Washington will get a chance to establish some consistency Thursday against the Winnipeg Jets, a team that embarrassed them in a 4-1 loss November 17 at MTS Centre. The Caps have since exacted revenge in a 4-3 overtime win November 23, but they are looking up at both the Jets and Florida Panthers in the Southeast Division standings. Without a winning streak of three or more games to their credit since their season-opening seven-game streak, the Caps know how important games – especially divisional games – are at a time like this.
“Standings can change within a week drastically, but we don’t want to be winning two, losing two,” John Erskine said. “We want to put together a little streak here. Some teams are so close. This is the time of year where you have to bear down and get those points.”
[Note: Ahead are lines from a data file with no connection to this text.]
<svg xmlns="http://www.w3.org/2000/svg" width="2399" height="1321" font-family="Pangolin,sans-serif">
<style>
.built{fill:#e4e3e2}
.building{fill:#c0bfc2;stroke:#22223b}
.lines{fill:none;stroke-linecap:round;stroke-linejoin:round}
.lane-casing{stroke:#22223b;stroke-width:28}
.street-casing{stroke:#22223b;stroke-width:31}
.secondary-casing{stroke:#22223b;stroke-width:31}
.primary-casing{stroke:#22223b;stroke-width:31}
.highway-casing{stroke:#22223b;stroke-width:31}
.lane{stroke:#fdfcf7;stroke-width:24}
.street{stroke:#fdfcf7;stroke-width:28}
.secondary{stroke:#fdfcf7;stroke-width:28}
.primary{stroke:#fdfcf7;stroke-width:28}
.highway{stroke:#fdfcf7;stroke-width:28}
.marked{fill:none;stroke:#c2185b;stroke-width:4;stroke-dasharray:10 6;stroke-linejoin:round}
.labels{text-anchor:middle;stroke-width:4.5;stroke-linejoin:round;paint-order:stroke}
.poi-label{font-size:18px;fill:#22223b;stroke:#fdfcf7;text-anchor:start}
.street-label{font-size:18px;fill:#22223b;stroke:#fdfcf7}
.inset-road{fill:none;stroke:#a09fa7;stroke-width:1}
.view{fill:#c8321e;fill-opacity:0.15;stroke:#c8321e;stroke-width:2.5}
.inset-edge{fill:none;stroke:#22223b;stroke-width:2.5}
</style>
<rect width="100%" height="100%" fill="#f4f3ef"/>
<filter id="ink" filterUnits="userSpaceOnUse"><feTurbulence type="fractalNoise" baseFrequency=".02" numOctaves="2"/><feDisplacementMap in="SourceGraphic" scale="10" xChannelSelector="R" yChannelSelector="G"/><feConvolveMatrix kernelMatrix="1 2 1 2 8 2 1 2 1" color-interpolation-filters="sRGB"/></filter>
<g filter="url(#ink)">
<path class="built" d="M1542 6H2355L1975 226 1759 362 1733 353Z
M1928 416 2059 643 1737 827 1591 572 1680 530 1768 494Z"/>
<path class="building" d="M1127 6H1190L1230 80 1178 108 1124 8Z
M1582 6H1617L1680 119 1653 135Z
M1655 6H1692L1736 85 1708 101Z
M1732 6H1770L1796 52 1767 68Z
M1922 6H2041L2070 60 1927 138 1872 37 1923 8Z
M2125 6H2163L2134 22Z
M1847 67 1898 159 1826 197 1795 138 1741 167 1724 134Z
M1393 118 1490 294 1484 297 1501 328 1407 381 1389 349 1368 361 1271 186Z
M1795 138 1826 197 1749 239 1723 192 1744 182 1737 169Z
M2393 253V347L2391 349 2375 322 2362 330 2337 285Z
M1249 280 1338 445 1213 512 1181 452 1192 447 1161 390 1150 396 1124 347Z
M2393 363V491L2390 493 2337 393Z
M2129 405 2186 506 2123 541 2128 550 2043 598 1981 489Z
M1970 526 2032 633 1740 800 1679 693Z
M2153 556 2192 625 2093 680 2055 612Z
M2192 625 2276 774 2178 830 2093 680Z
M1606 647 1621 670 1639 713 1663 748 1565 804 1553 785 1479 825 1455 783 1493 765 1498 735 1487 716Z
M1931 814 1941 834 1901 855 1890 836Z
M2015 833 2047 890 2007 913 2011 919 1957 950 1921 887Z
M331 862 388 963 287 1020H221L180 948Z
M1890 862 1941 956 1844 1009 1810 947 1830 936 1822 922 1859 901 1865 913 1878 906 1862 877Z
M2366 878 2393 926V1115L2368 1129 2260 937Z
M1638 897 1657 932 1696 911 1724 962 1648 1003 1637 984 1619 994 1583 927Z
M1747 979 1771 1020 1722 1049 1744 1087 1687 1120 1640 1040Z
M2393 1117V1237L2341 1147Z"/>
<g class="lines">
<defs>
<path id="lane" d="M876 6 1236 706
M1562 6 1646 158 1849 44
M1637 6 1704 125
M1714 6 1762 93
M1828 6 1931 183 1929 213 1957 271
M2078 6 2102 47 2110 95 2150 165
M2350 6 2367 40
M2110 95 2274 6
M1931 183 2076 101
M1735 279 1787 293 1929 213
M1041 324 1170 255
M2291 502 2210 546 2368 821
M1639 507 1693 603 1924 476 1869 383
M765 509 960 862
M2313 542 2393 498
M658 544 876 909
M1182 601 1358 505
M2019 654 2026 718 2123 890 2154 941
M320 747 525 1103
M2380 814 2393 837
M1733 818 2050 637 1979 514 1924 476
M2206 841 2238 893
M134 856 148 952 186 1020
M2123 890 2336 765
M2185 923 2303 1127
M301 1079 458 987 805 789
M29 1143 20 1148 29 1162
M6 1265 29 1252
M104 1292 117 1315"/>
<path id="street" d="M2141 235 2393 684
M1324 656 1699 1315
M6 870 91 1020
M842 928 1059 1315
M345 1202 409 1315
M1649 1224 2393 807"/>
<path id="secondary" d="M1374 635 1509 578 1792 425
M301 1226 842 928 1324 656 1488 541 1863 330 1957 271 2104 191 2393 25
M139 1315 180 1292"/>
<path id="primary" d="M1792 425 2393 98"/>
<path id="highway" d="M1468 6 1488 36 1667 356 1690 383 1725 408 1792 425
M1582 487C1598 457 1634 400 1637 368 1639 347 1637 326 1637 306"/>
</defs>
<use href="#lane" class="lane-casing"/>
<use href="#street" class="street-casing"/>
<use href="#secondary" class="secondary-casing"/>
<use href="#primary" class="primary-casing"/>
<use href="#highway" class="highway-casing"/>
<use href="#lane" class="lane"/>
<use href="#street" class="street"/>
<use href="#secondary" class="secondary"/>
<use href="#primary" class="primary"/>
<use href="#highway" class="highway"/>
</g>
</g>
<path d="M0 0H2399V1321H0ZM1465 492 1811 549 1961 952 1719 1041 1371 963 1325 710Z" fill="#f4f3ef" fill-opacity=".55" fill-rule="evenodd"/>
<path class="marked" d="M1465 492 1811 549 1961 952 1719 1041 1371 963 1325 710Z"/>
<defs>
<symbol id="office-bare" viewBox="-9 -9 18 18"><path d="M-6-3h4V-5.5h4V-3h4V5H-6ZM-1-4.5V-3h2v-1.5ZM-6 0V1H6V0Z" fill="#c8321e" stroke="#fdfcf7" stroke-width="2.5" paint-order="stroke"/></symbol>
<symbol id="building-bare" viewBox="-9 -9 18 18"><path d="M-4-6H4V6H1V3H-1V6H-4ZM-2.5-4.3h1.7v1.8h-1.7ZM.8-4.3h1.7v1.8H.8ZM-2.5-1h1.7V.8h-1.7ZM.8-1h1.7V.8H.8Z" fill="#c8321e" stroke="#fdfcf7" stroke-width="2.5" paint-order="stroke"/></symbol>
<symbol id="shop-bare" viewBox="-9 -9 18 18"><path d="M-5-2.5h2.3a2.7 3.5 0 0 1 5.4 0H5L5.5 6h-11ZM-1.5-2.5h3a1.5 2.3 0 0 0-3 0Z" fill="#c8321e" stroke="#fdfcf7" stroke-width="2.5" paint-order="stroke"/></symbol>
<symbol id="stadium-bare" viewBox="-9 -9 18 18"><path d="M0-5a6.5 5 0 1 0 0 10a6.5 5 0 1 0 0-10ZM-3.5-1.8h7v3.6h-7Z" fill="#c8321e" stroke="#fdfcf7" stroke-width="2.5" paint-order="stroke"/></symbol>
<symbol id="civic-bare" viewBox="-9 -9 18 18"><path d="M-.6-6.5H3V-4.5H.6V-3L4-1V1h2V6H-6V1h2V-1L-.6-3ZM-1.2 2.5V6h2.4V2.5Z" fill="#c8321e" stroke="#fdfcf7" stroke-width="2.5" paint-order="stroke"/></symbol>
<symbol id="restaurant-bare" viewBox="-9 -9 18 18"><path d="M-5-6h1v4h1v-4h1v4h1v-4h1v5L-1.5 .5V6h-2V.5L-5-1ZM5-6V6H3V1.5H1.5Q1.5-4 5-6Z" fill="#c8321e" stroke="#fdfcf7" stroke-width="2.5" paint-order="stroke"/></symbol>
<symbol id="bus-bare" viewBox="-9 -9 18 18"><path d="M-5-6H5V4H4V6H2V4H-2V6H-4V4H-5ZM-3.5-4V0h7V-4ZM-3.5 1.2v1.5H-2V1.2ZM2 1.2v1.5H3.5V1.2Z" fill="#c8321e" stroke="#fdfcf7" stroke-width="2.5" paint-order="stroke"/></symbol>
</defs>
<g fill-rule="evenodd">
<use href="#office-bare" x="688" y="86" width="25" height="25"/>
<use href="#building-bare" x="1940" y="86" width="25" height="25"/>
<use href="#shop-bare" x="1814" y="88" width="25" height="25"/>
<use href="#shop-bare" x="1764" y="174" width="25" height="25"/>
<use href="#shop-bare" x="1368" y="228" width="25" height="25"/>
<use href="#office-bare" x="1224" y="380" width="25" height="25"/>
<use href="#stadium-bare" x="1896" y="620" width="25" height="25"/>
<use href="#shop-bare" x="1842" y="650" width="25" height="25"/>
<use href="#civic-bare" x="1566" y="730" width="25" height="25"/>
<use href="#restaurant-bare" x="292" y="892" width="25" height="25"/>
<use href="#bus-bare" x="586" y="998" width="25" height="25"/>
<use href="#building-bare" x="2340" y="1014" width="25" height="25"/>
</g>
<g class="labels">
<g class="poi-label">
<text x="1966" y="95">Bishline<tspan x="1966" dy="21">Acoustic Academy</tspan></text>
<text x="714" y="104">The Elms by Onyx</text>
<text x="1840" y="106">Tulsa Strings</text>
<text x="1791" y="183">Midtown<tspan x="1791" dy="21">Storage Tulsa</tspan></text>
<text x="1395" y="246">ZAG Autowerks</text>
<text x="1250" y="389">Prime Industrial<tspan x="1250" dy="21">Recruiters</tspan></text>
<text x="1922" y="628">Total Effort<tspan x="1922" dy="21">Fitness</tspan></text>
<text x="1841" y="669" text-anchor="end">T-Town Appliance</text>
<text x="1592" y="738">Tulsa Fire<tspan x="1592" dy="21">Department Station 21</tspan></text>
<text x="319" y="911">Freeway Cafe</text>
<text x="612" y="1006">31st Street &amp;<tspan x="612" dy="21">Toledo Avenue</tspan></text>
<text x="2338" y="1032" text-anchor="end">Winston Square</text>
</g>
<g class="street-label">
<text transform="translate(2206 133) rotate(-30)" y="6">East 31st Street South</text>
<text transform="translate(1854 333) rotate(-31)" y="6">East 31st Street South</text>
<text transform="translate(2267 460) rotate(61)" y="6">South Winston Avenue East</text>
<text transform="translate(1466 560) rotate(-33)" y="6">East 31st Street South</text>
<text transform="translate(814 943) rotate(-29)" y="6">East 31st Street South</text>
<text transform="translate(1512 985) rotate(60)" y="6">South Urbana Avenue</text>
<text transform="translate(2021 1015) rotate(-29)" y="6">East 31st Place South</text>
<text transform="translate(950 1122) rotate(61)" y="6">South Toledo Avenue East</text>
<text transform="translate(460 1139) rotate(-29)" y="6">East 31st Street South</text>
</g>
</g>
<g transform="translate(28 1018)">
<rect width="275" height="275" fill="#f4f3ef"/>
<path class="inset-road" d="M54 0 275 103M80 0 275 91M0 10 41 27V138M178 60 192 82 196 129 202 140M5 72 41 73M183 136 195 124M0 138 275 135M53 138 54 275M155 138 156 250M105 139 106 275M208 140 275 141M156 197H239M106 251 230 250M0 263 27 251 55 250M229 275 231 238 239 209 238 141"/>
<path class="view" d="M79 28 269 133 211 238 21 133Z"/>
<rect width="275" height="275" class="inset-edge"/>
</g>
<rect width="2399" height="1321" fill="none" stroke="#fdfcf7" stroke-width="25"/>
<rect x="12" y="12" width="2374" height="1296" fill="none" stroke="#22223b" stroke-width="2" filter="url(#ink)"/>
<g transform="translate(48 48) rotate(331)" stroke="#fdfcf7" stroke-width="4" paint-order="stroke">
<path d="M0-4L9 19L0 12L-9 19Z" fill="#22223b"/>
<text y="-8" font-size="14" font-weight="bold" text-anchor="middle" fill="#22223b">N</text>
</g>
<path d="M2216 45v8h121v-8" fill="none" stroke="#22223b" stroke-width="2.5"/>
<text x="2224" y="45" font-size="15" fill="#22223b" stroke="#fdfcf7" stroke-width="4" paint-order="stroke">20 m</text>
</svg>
“It’s big,” Karl Alzner said. “We obviously want to get a win in that building after the last time we played there and redeem ourselves for our last game against the Flyers. It’s important, all these Southeast Division games, especially with us not being at the top, coming in and out of playoff spots, we have to win these games now. It’s not a matter of wanting to. It’s necessary. We’ve got to recognize the situation that we’re in and go out there and get it. We have no opportunity to coast into the playoffs now. It’s something that’s going to be a battle right to the end.”